Reading Streets
An Analysis of the Spatial Qualities of Streets within the Context of an Urban Network – a Case Study on Vienna
- Author
- Supervision
- Type of thesis
- Cumulative Dissertation
- Start
- Winter Semester 2022
- Image
- © Susanne Tobisch, Street-section sketch (Source unknown, found as loose slip of paper in the book: Southworth/Ben-Joseph 1997. Streets and the Shaping of Towns and Cities.)
Contemporary and future challenges of cities, such as global climate change with its particularly strong impact on cities through the urban heat island effect, the ever-increasing number of inhabitants and densification of urban spaces, and the change in transport needs and technologies, can only be addressed by considering the availability, configuration and design of public spaces. Streets hold a significant share of un-built urban space and are the largest public space by far. But in contrast to other public spaces like squares and parks, they also represent a continuous and all-accessible spatial construct in the form of a network that spans the entire city. Against this background, streets will be one of the deciding factors of the continued livability of urban areas. A comprehensive understanding of present-day streets, their genesis, function and design is therefore the essential basis for a sustainable and future-oriented development of urban areas.

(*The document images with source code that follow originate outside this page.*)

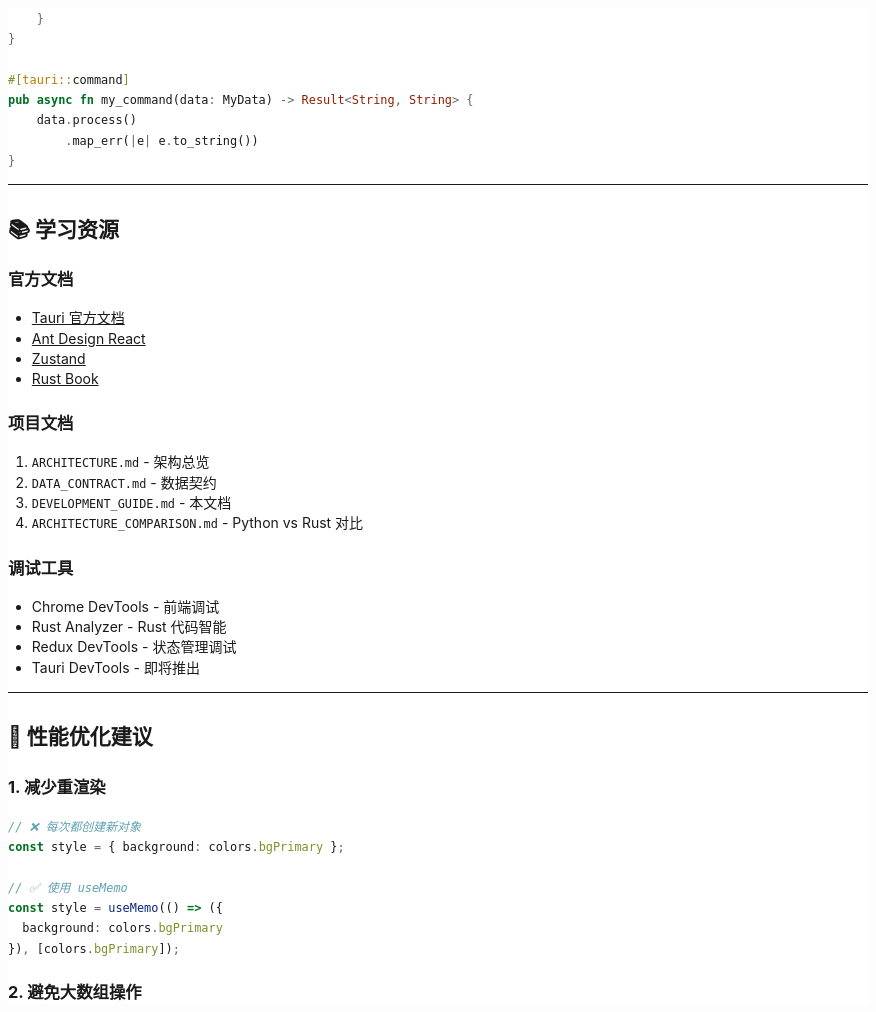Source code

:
 ```rust
    }
}

#[tauri::command]
pub async fn my_command(data: MyData) -> Result<String, String> {
    data.process()
        .map_err(|e| e.to_string())
}
```

---

## 📚 学习资源

### 官方文档
- [Tauri 官方文档](https://tauri.app/v1/guides/)
- [Ant Design React](https://ant.design/components/overview/)
- [Zustand](https://github.com/pmndrs/zustand)
- [Rust Book](https://doc.rust-lang.org/book/)

### 项目文档
1. `ARCHITECTURE.md` - 架构总览
2. `DATA_CONTRACT.md` - 数据契约
3. `DEVELOPMENT_GUIDE.md` - 本文档
4. `ARCHITECTURE_COMPARISON.md` - Python vs Rust 对比

### 调试工具
- Chrome DevTools - 前端调试
- Rust Analyzer - Rust 代码智能
- Redux DevTools - 状态管理调试
- Tauri DevTools - 即将推出

---

## 🚀 性能优化建议

### 1. 减少重渲染

```typescript
// ❌ 每次都创建新对象
const style = { background: colors.bgPrimary };

// ✅ 使用 useMemo
const style = useMemo(() => ({
  background: colors.bgPrimary
}), [colors.bgPrimary]);
```

### 2. 避免大数组操作
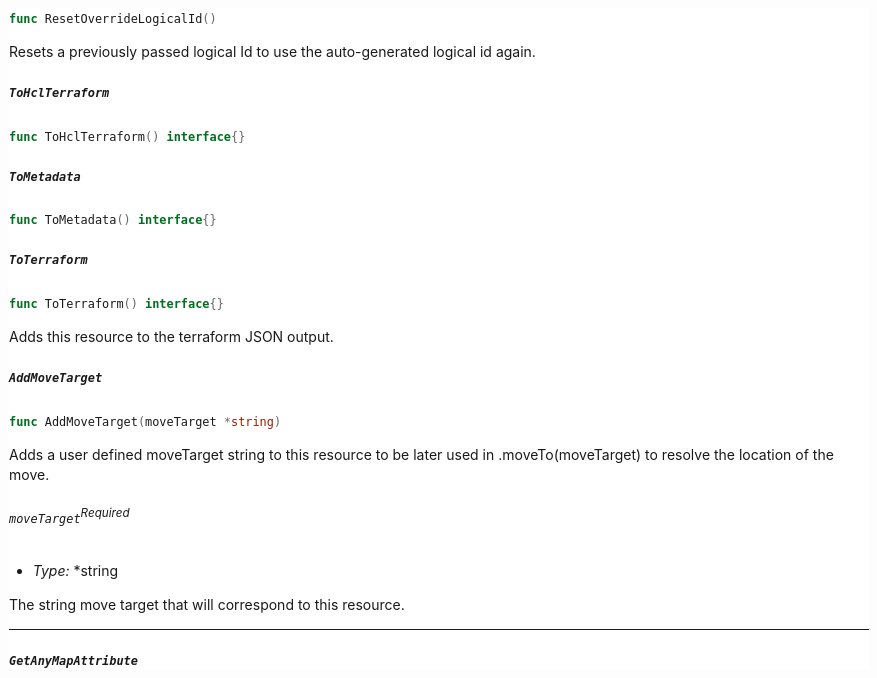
 ```go
func ResetOverrideLogicalId()
```

Resets a previously passed logical Id to use the auto-generated logical id again.

##### `ToHclTerraform` <a name="ToHclTerraform" id="@cdktf/provider-cloudflare.emailSecurityImpersonationRegistry.EmailSecurityImpersonationRegistry.toHclTerraform"></a>

```go
func ToHclTerraform() interface{}
```

##### `ToMetadata` <a name="ToMetadata" id="@cdktf/provider-cloudflare.emailSecurityImpersonationRegistry.EmailSecurityImpersonationRegistry.toMetadata"></a>

```go
func ToMetadata() interface{}
```

##### `ToTerraform` <a name="ToTerraform" id="@cdktf/provider-cloudflare.emailSecurityImpersonationRegistry.EmailSecurityImpersonationRegistry.toTerraform"></a>

```go
func ToTerraform() interface{}
```

Adds this resource to the terraform JSON output.

##### `AddMoveTarget` <a name="AddMoveTarget" id="@cdktf/provider-cloudflare.emailSecurityImpersonationRegistry.EmailSecurityImpersonationRegistry.addMoveTarget"></a>

```go
func AddMoveTarget(moveTarget *string)
```

Adds a user defined moveTarget string to this resource to be later used in .moveTo(moveTarget) to resolve the location of the move.

###### `moveTarget`<sup>Required</sup> <a name="moveTarget" id="@cdktf/provider-cloudflare.emailSecurityImpersonationRegistry.EmailSecurityImpersonationRegistry.addMoveTarget.parameter.moveTarget"></a>

- *Type:* *string

The string move target that will correspond to this resource.

---

##### `GetAnyMapAttribute` <a name="GetAnyMapAttribute" id="@cdktf/provider-cloudflare.emailSecurityImpersonationRegistry.EmailSecurityImpersonationRegistry.getAnyMapAttribute"></a>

Streets are the focus of a wide range of research efforts in various disciplines like traffic science, urban planning, landscape planning, public health research and many others. The predominance of car centric approaches in traffic planning in the first and well into the second half of the 20th century has led to a large number of research focused on the network aspects of streets. The consideration of streets as places with spatial qualities has only slowly developed since the late 1970s. However, there has been a lack of studies that combine these different perspectives on streets: as a space and as a network.
The aim of this dissertation is to enable a comprehensive and holistic understanding of streets and thus make them “readable”. It therefore treats streets as spaces that are interacting with other adjacent spaces (ground floor zone, courtyards, squares and parks), while simultaneously understanding them as part of the city wide network. The research methodology is based on a combination of both qualitative and quantitative analyses. The foundation is provided by a comprehensive literature review on the state of the art of research on streets. In selected research streets in Vienna, field studies on spatial and functional qualities are carried out together with morphological studies on different scales (house, plot, block and street). These qualitative assessments are then combined with quantitative network analysis on centrality, connectivity and accessibility on the catchment area of each individual street. This enables the illustration of the interactions and interrelations between the two fundamental characteristics of streets: streets as places and as components of a network. This comprehensive understanding of streets will then be employed to identify fields of action that focus on the future-oriented development of streets as spaces with a high quality of stay and a dominance of active forms of mobility.